[Extract]
Levitsky and Ziblatt make a strong case for the idea that parties should be the principal gatekeepers against dangerous candidates. When they fail, individual party leaders should feel this responsibility. For this we have an excellent recent example in last year’s French national election. Francois Fillon urged conservatives to vote for Emmanuel Macron to prevent Marine Le Pen from winning. It worked.
While the parties are the key players, much of the resistance to fascism must come from, be based on, custom. These are the unwritten rules, understood by the players. They demand, for starters patience, restraint, self-control. This often takes the form of not using all of one’s institutional prerogatives to the hilt. Levitsky and Ziblatt sum up this body of norms as “mutual toleration and forbearance.”
In the U.S., this would mean that all 3 branches of government must underuse their powers in the spirit of mutual toleration. That was easier once. Levitsky and Ziblatt emphasize the extent to which many of the norms which protected our imperfect democracy from 1860 until the Civil Rights and Voting Rights acts were based on the harmony among whites, with racial issues off the table.
The contrasting attitude is seen in the open ignoring by today’s Republican senators of the customary practice of “blue slipping” court nominees, in which senators from the home state of the nominee are shown the courtesy of being asked to consent to the choice. It is not a rule, and had been violated in rare exceptional cases in the past, but was a customary underuse of the power to confirm over the heads of the home-state senators.
All the pressures in our current contest for and against the slide into fascism are likely to be in the direct of the slide. The proto-fascists’ strongest argument will be their claim to be able to solve problems. Both the old regime, the one that could not solve them, and the new, wanting to move quickly to prove that they can solve them, will be driven to compromise democratic processes in order to succeed.
This is not a one-sided concern: many of us fretted that Obama was making too much use of executive orders when he found the Republican Congress hopelessly hostile. But what is alarming today is not just the unapologetic mangling of the norms that had become customary for the functioning of our democracy, but the extent to which, as the country languishes in denial about the danger of fascism, the rule breakers are getting away with it. So the Republicans refused to act on the Garland nomination to the Supreme Court. When it was effectively killed, the President nominated Gorsuch. My guess is that, in the past, this would have been an explosive act, as would its political context, McConnell’s declaration that the congressional Republicans would not be a loyal opposition to President Obama, but would seek to destroy his presidency. Instead, the reaction was relatively quiet and was out of the news on the following day.

What, exactly, Trump will be able to get away with in other areas is yet to be seen, and much will depend on the further adventures of the Mueller investigation. Will Trump survive his (or his team’s) alleged collaboration with Moscow? Will he get away with many apparent attempts to obstruct justice, such as demanding personal loyalty from an FBI Director, and then firing him? Did his demand that Hillary Clinton be jailed actually hurt her more than him? Did he get away with his shocking failure to condemn white supremacists, largely by changing the subject? It appears now that, except in circles already militantly hostile to him, Trump has paid no price for calling a cruel and hostile dictator to congratulate him on winning a phony election. He largely gets away with it. If we are to depend, as a safeguard against any move in the direction of fascism, on the thoughts and behavior of our citizens, the future of those safeguards begins to look bleak.

[Given information]
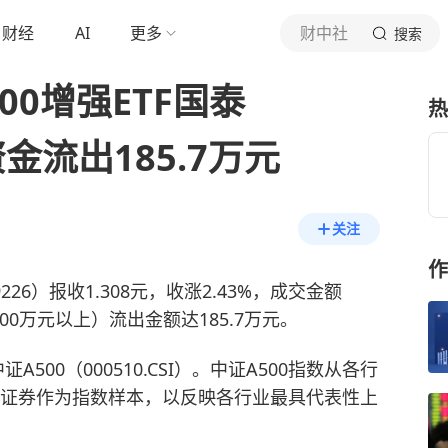
财经
AI
更多
财中社
搜索
00增强ETF国泰
热
资金流出185.7万元
关注
作
9226）报收1.308元，收涨2.43%，成交金额
00万元以上）流出金额达185.7万元。
A500（000510.CSI）。中证A500指数从各行
只证券作为指数样本，以反映各行业最具代表性上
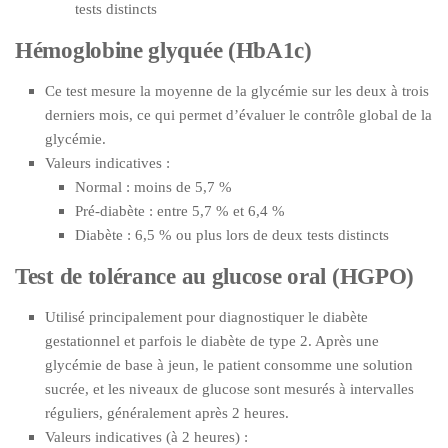
tests distincts
Hémoglobine glyquée (HbA1c)
Ce test mesure la moyenne de la glycémie sur les deux à trois
derniers mois, ce qui permet d’évaluer le contrôle global de la
glycémie.
Valeurs indicatives :
Normal : moins de 5,7 %
Pré-diabète : entre 5,7 % et 6,4 %
Diabète : 6,5 % ou plus lors de deux tests distincts
Test de tolérance au glucose oral (HGPO)
Utilisé principalement pour diagnostiquer le diabète
gestationnel et parfois le diabète de type 2. Après une
glycémie de base à jeun, le patient consomme une solution
sucrée, et les niveaux de glucose sont mesurés à intervalles
réguliers, généralement après 2 heures.
Valeurs indicatives (à 2 heures) :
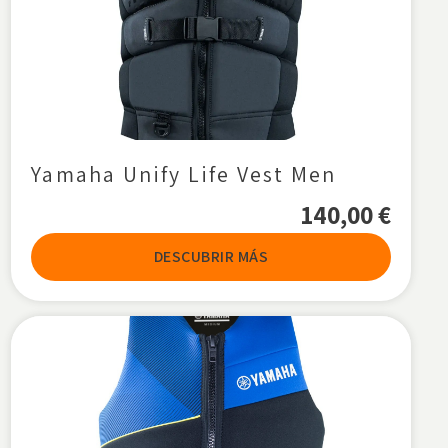
Mercury
Aceite
PROMOCIONES
Filtros
Solo productos en oferta
ORDENAR POR
Yamaha Unify Life Vest Men
140,00
€
RESTABLECER FILTROS
DESCUBRIR MÁS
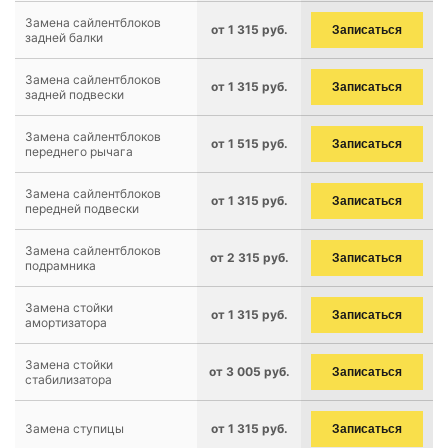
Замена сайлентблоков
от 1 315 руб.
Записаться
задней балки
Замена сайлентблоков
от 1 315 руб.
Записаться
задней подвески
Замена сайлентблоков
от 1 515 руб.
Записаться
переднего рычага
Замена сайлентблоков
от 1 315 руб.
Записаться
передней подвески
Замена сайлентблоков
от 2 315 руб.
Записаться
подрамника
Замена стойки
от 1 315 руб.
Записаться
амортизатора
Замена стойки
от 3 005 руб.
Записаться
стабилизатора
Замена ступицы
от 1 315 руб.
Записаться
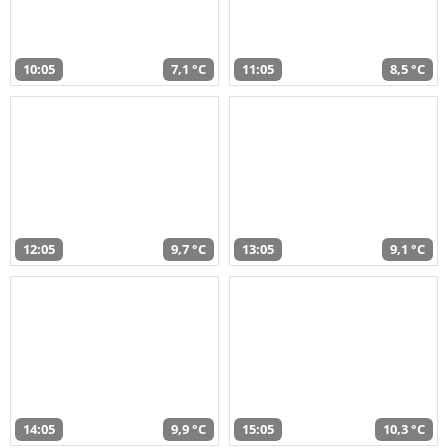
10:05
7,1 °C
11:05
8,5 °C
12:05
9,7 °C
13:05
9,1 °C
14:05
9,9 °C
15:05
10,3 °C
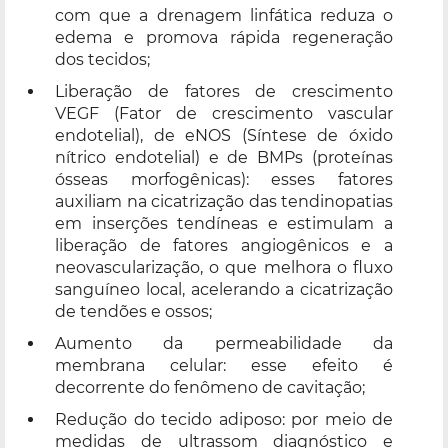
com que a drenagem linfática reduza o
edema e promova rápida regeneração
dos tecidos;
Liberação de fatores de crescimento
VEGF (Fator de crescimento vascular
endotelial), de eNOS (Síntese de óxido
nítrico endotelial) e de BMPs (proteínas
ósseas morfogênicas): esses fatores
auxiliam na cicatrização das tendinopatias
em inserções tendíneas e estimulam a
liberação de fatores angiogênicos e a
neovascularização, o que melhora o fluxo
sanguíneo local, acelerando a cicatrização
de tendões e ossos;
Aumento da permeabilidade da
membrana celular: esse efeito é
decorrente do fenômeno de cavitação;
Redução do tecido adiposo: por meio de
medidas de ultrassom diagnóstico e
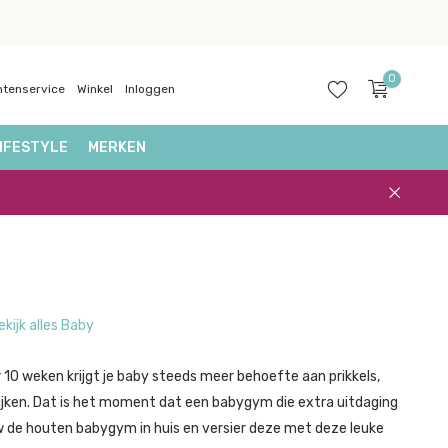
0
ntenservice
Winkel
Inloggen
IFESTYLE
MERKEN
Account
aanmaken
ekijk alles Baby
10 weken krijgt je baby steeds meer behoefte aan prikkels,
ijken. Dat is het moment dat een babygym die extra uitdaging
w de houten babygym in huis en versier deze met deze leuke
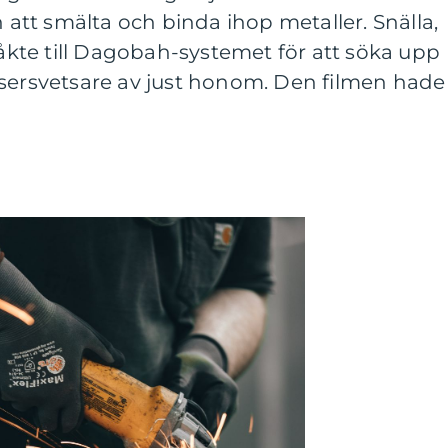
tt smälta och binda ihop metaller. Snälla,
 åkte till Dagobah-systemet för att söka upp
asersvetsare av just honom. Den filmen hade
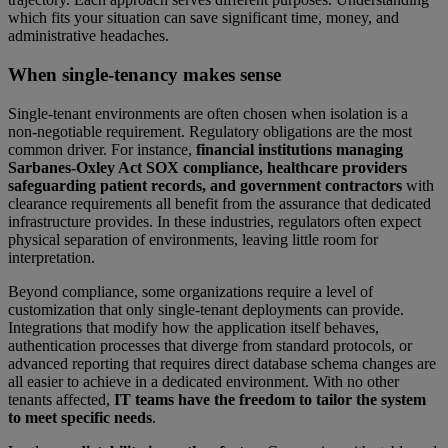
which fits your situation can save significant time, money, and
administrative headaches.
When single-tenancy makes sense
Single-tenant environments are often chosen when isolation is a
non-negotiable requirement. Regulatory obligations are the most
common driver. For instance,
financial institutions managing
Sarbanes-Oxley Act SOX compliance, healthcare providers
safeguarding patient records, and government contractors
with
clearance requirements all benefit from the assurance that dedicated
infrastructure provides. In these industries, regulators often expect
physical separation of environments, leaving little room for
interpretation.
Beyond compliance, some organizations require a level of
customization that only single-tenant deployments can provide.
Integrations that modify how the application itself behaves,
authentication processes that diverge from standard protocols, or
advanced reporting that requires direct database schema changes are
all easier to achieve in a dedicated environment. With no other
tenants affected,
IT teams have the freedom to tailor the system
to meet specific needs
.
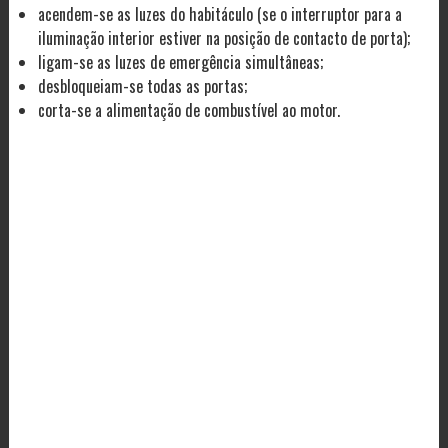
acendem-se as luzes do habitáculo (se o interruptor para a
iluminação interior estiver na posição de contacto de porta);
ligam-se as luzes de emergência simultâneas;
desbloqueiam-se todas as portas;
corta-se a alimentação de combustível ao motor.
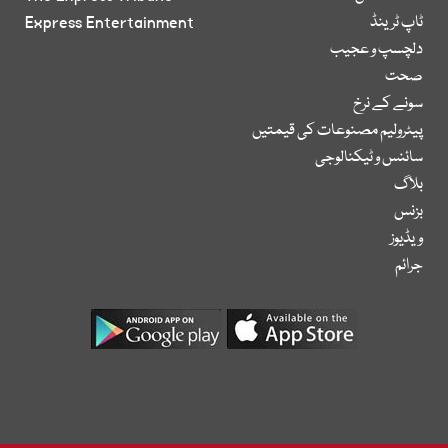
ٹاپ ٹرینڈ
Express Entertainment
دلچسپ و عجیب
صحت
سونے کے نرخ
پیٹرولیم مصنوعات کی قیمتیں
سائنس و ٹیکنالوجی
بلاگ
بزنس
ویڈیوز
جرائم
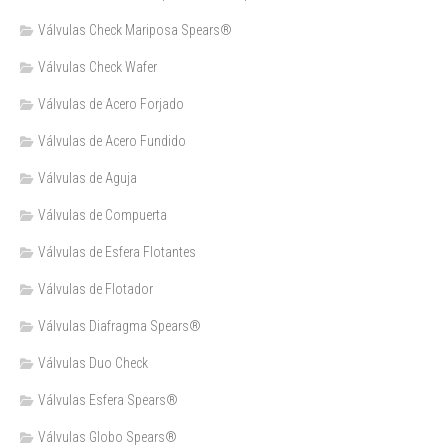
Válvulas Check Mariposa Spears®
Válvulas Check Wafer
Válvulas de Acero Forjado
Válvulas de Acero Fundido
Válvulas de Aguja
Válvulas de Compuerta
Válvulas de Esfera Flotantes
Válvulas de Flotador
Válvulas Diafragma Spears®️
Válvulas Duo Check
Válvulas Esfera Spears®
Válvulas Globo Spears®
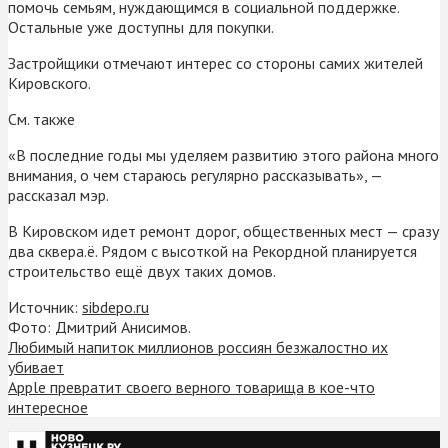
помочь семьям, нуждающимся в социальной поддержке.
Остальные уже доступны для покупки.
Застройщики отмечают интерес со стороны самих жителей
Кировского.
См. также
«В последние годы мы уделяем развитию этого района много
внимания, о чем стараюсь регулярно рассказывать», —
рассказал мэр.
В Кировском идет ремонт дорог, общественных мест — сразу
два сквера.ё. Рядом с высоткой на Рекордной планируется
строительство ещё двух таких домов.
Источник:
sibdepo.ru
Фото: Дмитрий Анисимов.
Любимый напиток миллионов россиян безжалостно их
убивает
Apple превратит своего верного товарища в кое-что
интересное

[Work instructions]
1 – In the essay on democratic norms, whom did Francois Fillon urge conservatives to vote for?
2 – Rewrite the stretch of the essay on democratic norms from "Levitsky and Ziblatt make" through "winning. It worked.", changing "gatekeepers" to "guardians".

[Task responses]
1 – Emmanuel Macron.

2 –
Levitsky and Ziblatt make a strong case for the idea that parties should be the principal guardians against dangerous candidates. When they fail, individual party leaders should feel this responsibility. For this we have an excellent recent example in last year’s French national election. Francois Fillon urged conservatives to vote for Emmanuel Macron to prevent Marine Le Pen from winning. It worked.